• STUDY MATERIAL:

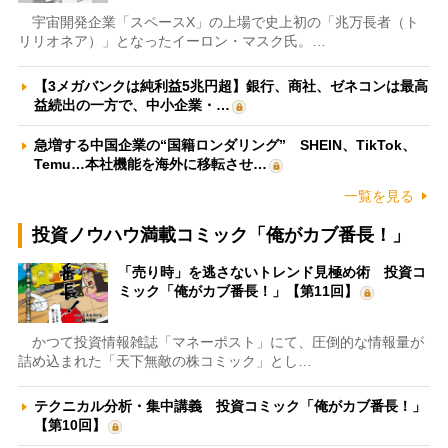
宇宙開発企業「スペースX」の上場で史上初の「兆万長者（ト
リリオネア）」となったイーロン・マスク氏。…
【3メガバンクは純利益5兆円超】銀行、商社、ゼネコンは最高
益続出の一方で、中小企業・…
急増する中国企業の“国籍ロンダリング” SHEIN、TikTok、
Temu…本社機能を海外に移転させ…
一覧を見る
投資ノウハウ満載コミック「俺がカブ番長！」
「売り時」を逃さないトレンド見極め術 投資コ
ミック「俺がカブ番長！」【第11回】
かつて投資情報雑誌「マネーポスト」にて、圧倒的な情報量が
詰め込まれた「天下無敵の株コミック」とし…
テクニカル分析・集中講義 投資コミック「俺がカブ番長！」
【第10回】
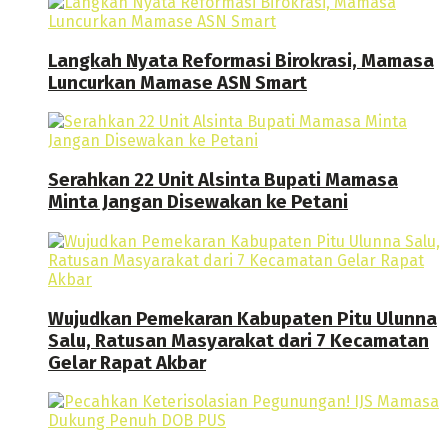
Langkah Nyata Reformasi Birokrasi, Mamasa
Luncurkan Mamase ASN Smart
Serahkan 22 Unit Alsinta Bupati Mamasa
Minta Jangan Disewakan ke Petani
Wujudkan Pemekaran Kabupaten Pitu Ulunna
Salu, Ratusan Masyarakat dari 7 Kecamatan
Gelar Rapat Akbar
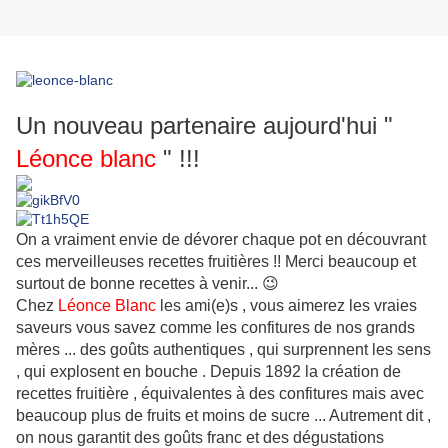
Un nouveau partenaire aujourd'hui "
Léonce blanc
" !!!
On a vraiment envie de dévorer chaque pot en découvrant
ces merveilleuses recettes fruitières !! Merci beaucoup et
surtout de bonne recettes à
venir... 😉
Chez
Léonce Blanc
les ami(e)s , vous aimerez les vraies
saveurs vous savez comme les confitures de nos grands
mères ... des goûts authentiques , qui surprennent les sens
, qui explosent en bouche . Depuis 1892 la création de
recettes fruitière , équivalentes à des confitures mais avec
beaucoup plus de fruits et moins de sucre ... Autrement dit ,
on nous garantit des goûts franc et des dégustations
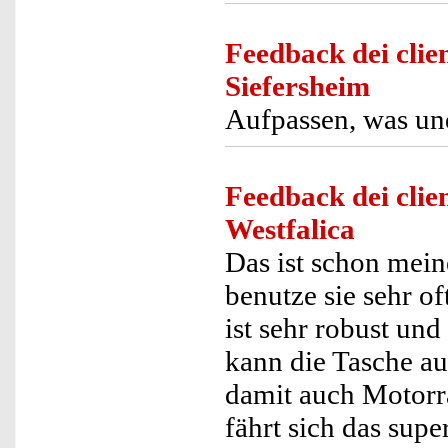
Feedback dei clien
Siefersheim
Aufpassen, was und
Feedback dei clien
Westfalica
Das ist schon mein
benutze sie sehr o
ist sehr robust und 
kann die Tasche au
damit auch Motorr
fährt sich das super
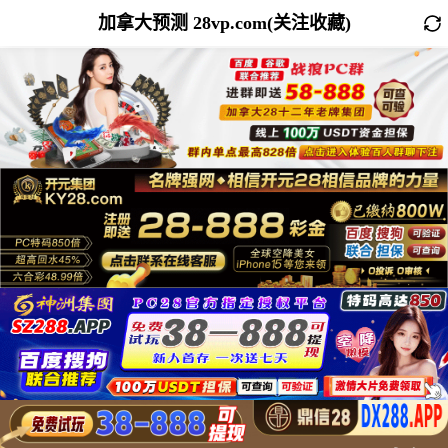
加拿大预测 28vp.com(关注收藏)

• INSTRUCTION: In the records, the line containing "les ami(e)s , vous aimerez les vraies" starts the span and the final line ends it. Output exactly that span, both ends included, with no pictures and nothing else.

• SOLUTION TO THE PROBLEM:
les ami(e)s , vous aimerez les vraies
saveurs vous savez comme les confitures de nos grands
mères ... des goûts authentiques , qui surprennent les sens
, qui explosent en bouche . Depuis 1892 la création de
recettes fruitière , équivalentes à des confitures mais avec
beaucoup plus de fruits et moins de sucre ... Autrement dit ,
on nous garantit des goûts franc et des dégustations
Feedback dei clien
Siefersheim
Aufpassen, was und
Feedback dei clien
Westfalica
Das ist schon mein
benutze sie sehr o
ist sehr robust und 
kann die Tasche au
damit auch Motorr
fährt sich das super
加拿大预测 28vp.com(关注收藏)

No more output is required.